In the second-quarter, HP reported a net loss of 17 cents per share and $468 million in revenue. Helmerich & Payne forecasts gross capital expenditures will be around $250-$270 million for the full fiscal year. The company expects about 50% of that would go toward operation maintenance.

Helmerich & Payne ranks second in the Oil&Gas-Drilling industry group. The group itself ranks No. 34 among the 197 industry groups tracked by IBD.

HP stock has a Composite Rating of 80. Its Relative Strength Rating is 96, an exclusive IBD gauge that shows how a stock's performance over the last 52 weeks holds up against all the other stocks in IBD's database. It also has a 53 EPS Rating.

Patterson Energy Earnings

Estimates: Analysts forecasted $568 million in revenue and a net loss of 3 cents per share in the second-quarter.

Earnings: Patterson-UTI reported that EPS increased 184% to 11 cents. Revenue grew 22% to $622 million.

Outlook: The company increased its forecast for 2022, and now expects an adjusted EBITDA exceeding $600 million, up from more than $500 million after Q1. PTEN also increased its capital spending forecast t0 $390 million, compared to an earlier estimate of $350 million. The company is changing its capital expenditures forecast due to "increasing activity, including long-lead time items for rigs to return to work in 2023 and cost inflation."

Patterson-UTI average rig count in the U.S. increased by six rigs to 121 in Q2, compared to 115 rigs in the first-quarter. The company expects its rig count average to be 128 for the third-quarter. On July 6, PTEN announced it had on average 124 drilling rigs operating in the U.S. in June.

"Market fundamentals are strong, as demand is increasing for drilling and completions equipment and services, and industry supply remains constrained. We expect the strong demand for our services to continue, and we anticipate further improvements in pricing and activity," CEO Andy Hendricks said in a press release.

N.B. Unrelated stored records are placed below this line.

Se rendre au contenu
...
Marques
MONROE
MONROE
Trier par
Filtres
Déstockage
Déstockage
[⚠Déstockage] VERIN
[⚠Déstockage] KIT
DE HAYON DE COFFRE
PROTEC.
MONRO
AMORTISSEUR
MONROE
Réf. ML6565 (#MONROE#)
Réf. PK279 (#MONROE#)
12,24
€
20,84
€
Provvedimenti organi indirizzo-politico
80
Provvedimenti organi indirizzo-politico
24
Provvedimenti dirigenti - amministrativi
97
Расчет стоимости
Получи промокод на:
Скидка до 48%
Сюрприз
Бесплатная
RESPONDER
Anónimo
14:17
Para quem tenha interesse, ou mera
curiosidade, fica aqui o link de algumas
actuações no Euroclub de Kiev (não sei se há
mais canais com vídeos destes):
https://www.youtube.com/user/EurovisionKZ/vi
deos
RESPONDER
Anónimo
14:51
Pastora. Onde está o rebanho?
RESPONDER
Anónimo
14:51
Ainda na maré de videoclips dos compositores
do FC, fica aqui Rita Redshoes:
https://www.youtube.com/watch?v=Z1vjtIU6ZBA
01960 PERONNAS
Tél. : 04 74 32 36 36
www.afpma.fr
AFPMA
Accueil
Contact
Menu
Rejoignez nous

PTEN stock gained 3.27% Thursday after rallying 8.27% to 15.31 Wednesday. Houston-based Patterson-UTI is the industry's second largest provider of oil field drilling equipment and contracting services. The company provides land drilling and pressure pumping services, directional drilling, rental equipment and technology to clients throughout North America. In 2001, Patterson Energy and UTI Energy merged to form Patterson-UTI.

Patterson-UTI reported a net loss of 13 cents per share in Q1 on $509 million in sales. Patterson Energy ranks third in the Oil&Gas-Drilling industry group. It has a Composite Rating of 79. Its Relative Strength Rating is 97 and it has an EPS Rating of 53.

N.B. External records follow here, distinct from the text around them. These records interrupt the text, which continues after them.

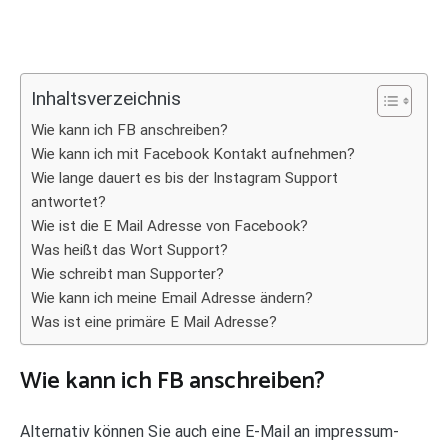
Inhaltsverzeichnis
Wie kann ich FB anschreiben?
Wie kann ich mit Facebook Kontakt aufnehmen?
Wie lange dauert es bis der Instagram Support
antwortet?
Wie ist die E Mail Adresse von Facebook?
Was heißt das Wort Support?
Wie schreibt man Supporter?
Wie kann ich meine Email Adresse ändern?
Was ist eine primäre E Mail Adresse?
Wie kann ich FB anschreiben?
Alternativ können Sie auch eine E-Mail an impressum-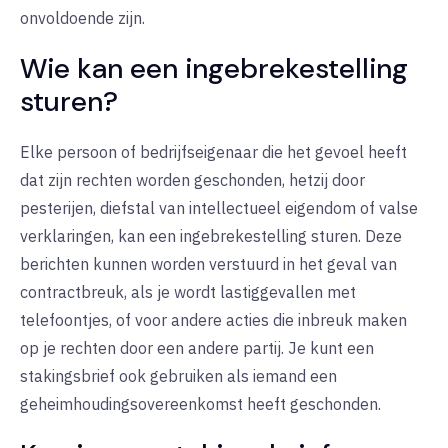
onvoldoende zijn.
Wie kan een ingebrekestelling
sturen?
Elke persoon of bedrijfseigenaar die het gevoel heeft
dat zijn rechten worden geschonden, hetzij door
pesterijen, diefstal van intellectueel eigendom of valse
verklaringen, kan een ingebrekestelling sturen. Deze
berichten kunnen worden verstuurd in het geval van
contractbreuk, als je wordt lastiggevallen met
telefoontjes, of voor andere acties die inbreuk maken
op je rechten door een andere partij. Je kunt een
stakingsbrief ook gebruiken als iemand een
geheimhoudingsovereenkomst heeft geschonden.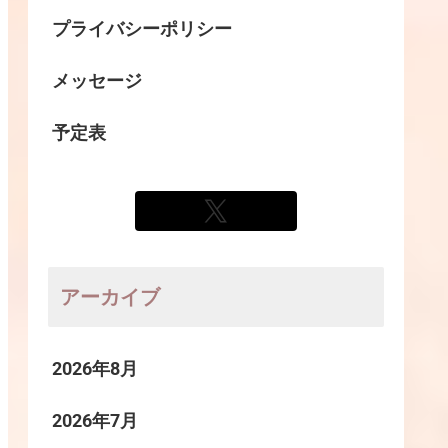
プライバシーポリシー
メッセージ
予定表
アーカイブ
2026年8月
2026年7月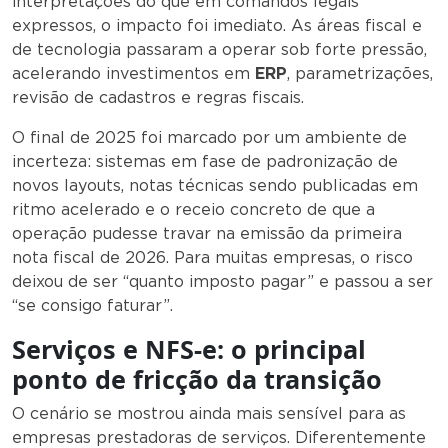
interpretações do que em comandos legais
expressos, o impacto foi imediato. As áreas fiscal e
de tecnologia passaram a operar sob forte pressão,
acelerando investimentos em
ERP
, parametrizações,
revisão de cadastros e regras fiscais.
O final de 2025 foi marcado por um ambiente de
incerteza: sistemas em fase de padronização de
novos layouts, notas técnicas sendo publicadas em
ritmo acelerado e o receio concreto de que a
operação pudesse travar na emissão da primeira
nota fiscal de 2026. Para muitas empresas, o risco
deixou de ser “quanto imposto pagar” e passou a ser
“se consigo faturar”.
Serviços e NFS-e: o principal
ponto de fricção da transição
O cenário se mostrou ainda mais sensível para as
empresas prestadoras de serviços. Diferentemente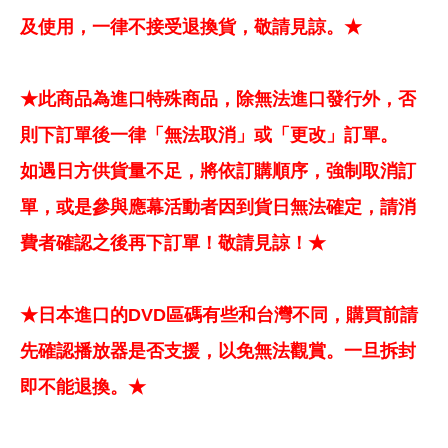
及使用，一律不接受退換貨，敬請見諒。★
★此商品為進口特殊商品，除無法進口發行外，否
則下訂單後一律「無法取消」或「更改」訂單。
如遇日方供貨量不足，將依訂購順序，強制取消訂
單，或是參與應幕活動者因到貨日無法確定，請消
費者確認之後再下訂單！敬請見諒！★
★日本進口的DVD區碼有些和台灣不同，購買前請
先確認播放器是否支援，以免無法觀賞。一旦拆封
即不能退換。★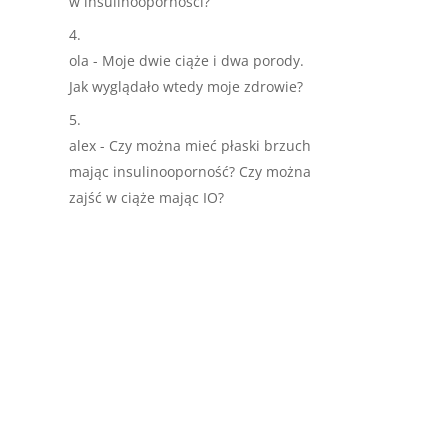
w insulinoopornosci?
ola
-
Moje dwie ciąże i dwa porody.
Jak wyglądało wtedy moje zdrowie?
alex
-
Czy można mieć płaski brzuch
mając insulinooporność? Czy można
zajść w ciąże mając IO?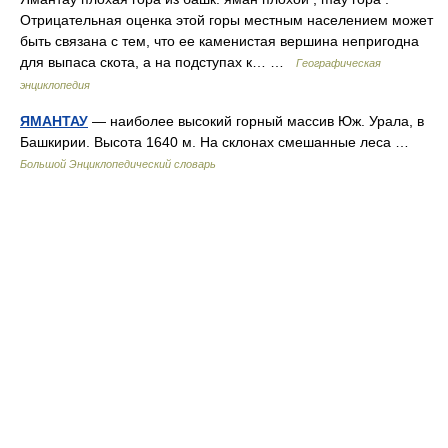
Отрицательная оценка этой горы местным населением может
быть связана с тем, что ее каменистая вершина непригодна
для выпаса скота, а на подступах к… …
Географическая
энциклопедия
ЯМАНТАУ
— наиболее высокий горный массив Юж. Урала, в
Башкирии. Высота 1640 м. На склонах смешанные леса …
Большой Энциклопедический словарь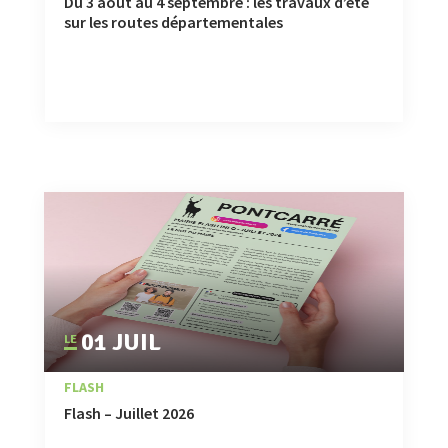
Du 3 août au 4 septembre : les travaux d’été
sur les routes départementales
01 JUIL
|
,
ÉVÉNEMENTS
FLASH
Flash – Juillet 2026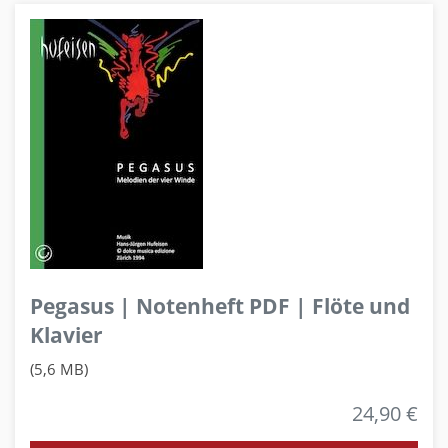
Pegasus | Notenheft PDF | Flöte und
Klavier
(5,6 MB)
24,90 €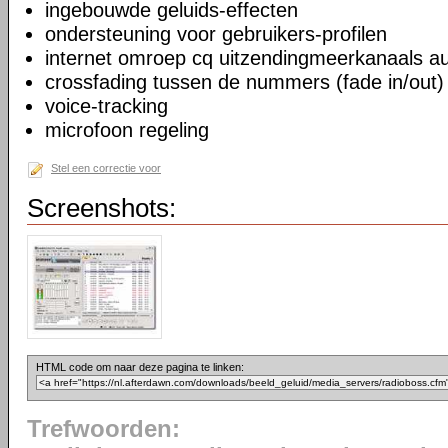
ingebouwde geluids-effecten
ondersteuning voor gebruikers-profilen
internet omroep cq uitzendingmeerkanaals au
crossfading tussen de nummers (fade in/out)
voice-tracking
microfoon regeling
Stel een correctie voor
Screenshots:
HTML code om naar deze pagina te linken:
Trefwoorden: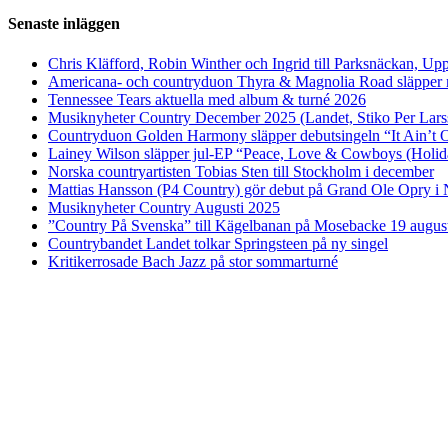
Senaste inläggen
Chris Kläfford, Robin Winther och Ingrid till Parksnäckan, Upp
Americana- och countryduon Thyra & Magnolia Road släpper n
Tennessee Tears aktuella med album & turné 2026
Musiknyheter Country December 2025 (Landet, Stiko Per Lars
Countryduon Golden Harmony släpper debutsingeln “It Ain’t 
Lainey Wilson släpper jul-EP “Peace, Love & Cowboys (Holid
Norska countryartisten Tobias Sten till Stockholm i december
Mattias Hansson (P4 Country) gör debut på Grand Ole Opry i 
Musiknyheter Country Augusti 2025
”Country På Svenska” till Kägelbanan på Mosebacke 19 augus
Countrybandet Landet tolkar Springsteen på ny singel
Kritikerrosade Bach Jazz på stor sommarturné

Both oil stocks pulled back after six-month rallies to June highs, and are rebounding following tests of support at their 40-week moving averages.

Oil And Gas Market

Oil stocks have led the stock market's upside by long strides for much of 2022. At the top of that group, oil and gas drillers have posted top gains. Shares of land rig leaders PTEN, HP and Nabors Industries have all nearly doubled in price since the beginning of the year. However, U.S. crude futures, which angled sharply higher following Russia's invasion of Ukraine in February, have retreated to test technical support at around $94 per barrel.

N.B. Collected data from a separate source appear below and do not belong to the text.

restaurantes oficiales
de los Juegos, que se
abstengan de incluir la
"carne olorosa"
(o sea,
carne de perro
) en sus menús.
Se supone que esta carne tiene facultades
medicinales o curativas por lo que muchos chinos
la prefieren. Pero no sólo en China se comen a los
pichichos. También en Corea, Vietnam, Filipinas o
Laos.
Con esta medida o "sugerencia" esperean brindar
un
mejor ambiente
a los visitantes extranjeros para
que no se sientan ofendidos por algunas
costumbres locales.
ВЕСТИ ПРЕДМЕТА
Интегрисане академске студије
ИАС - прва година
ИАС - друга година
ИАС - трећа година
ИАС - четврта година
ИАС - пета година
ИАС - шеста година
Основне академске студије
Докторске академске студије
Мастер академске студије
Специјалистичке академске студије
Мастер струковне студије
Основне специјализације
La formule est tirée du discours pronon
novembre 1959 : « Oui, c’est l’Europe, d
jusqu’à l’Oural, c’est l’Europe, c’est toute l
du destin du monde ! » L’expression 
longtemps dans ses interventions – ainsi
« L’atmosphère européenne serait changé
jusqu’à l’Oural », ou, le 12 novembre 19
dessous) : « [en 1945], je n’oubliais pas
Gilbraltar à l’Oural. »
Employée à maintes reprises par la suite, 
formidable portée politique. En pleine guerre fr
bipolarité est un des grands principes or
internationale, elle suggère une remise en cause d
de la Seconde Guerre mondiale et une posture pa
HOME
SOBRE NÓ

Meanwhile, the number of active oil rigs in the U.S. has recently jumped. Last week there were 758 active oil rigs in the U.S., an increase of two from the previous week, according to Baker Hughes. BKR releases weekly oil rig counts every Friday. In early June, there were 727 active U.S. oil rigs, a 60% increase from last year's depressed activity.

U.S. crude oil production should run around 11.9 million barrels per day for all of 2022, an average increase of 700,000 barrels a day compared to 2021, according to the U.S. Energy Information Administration. EIA forecasts also suggest output in 2023 will rise to more than 12.8 million barrels per day. If this prediction holds, it would surpass the annual average record of 12.3 million barrels per day set in 2019.

Gas prices at the pump averaged $4.27 Thursday, according to AAA data. U.S. crude oil was up more than 2% Thursday before falling to around $97 per barrel. Natural gas price futures slumped more than 5%, trading around $8.2 per million British thermal units Thursday. Prices briefly hit $9.70 Tuesday morning, a high not seen since 2008.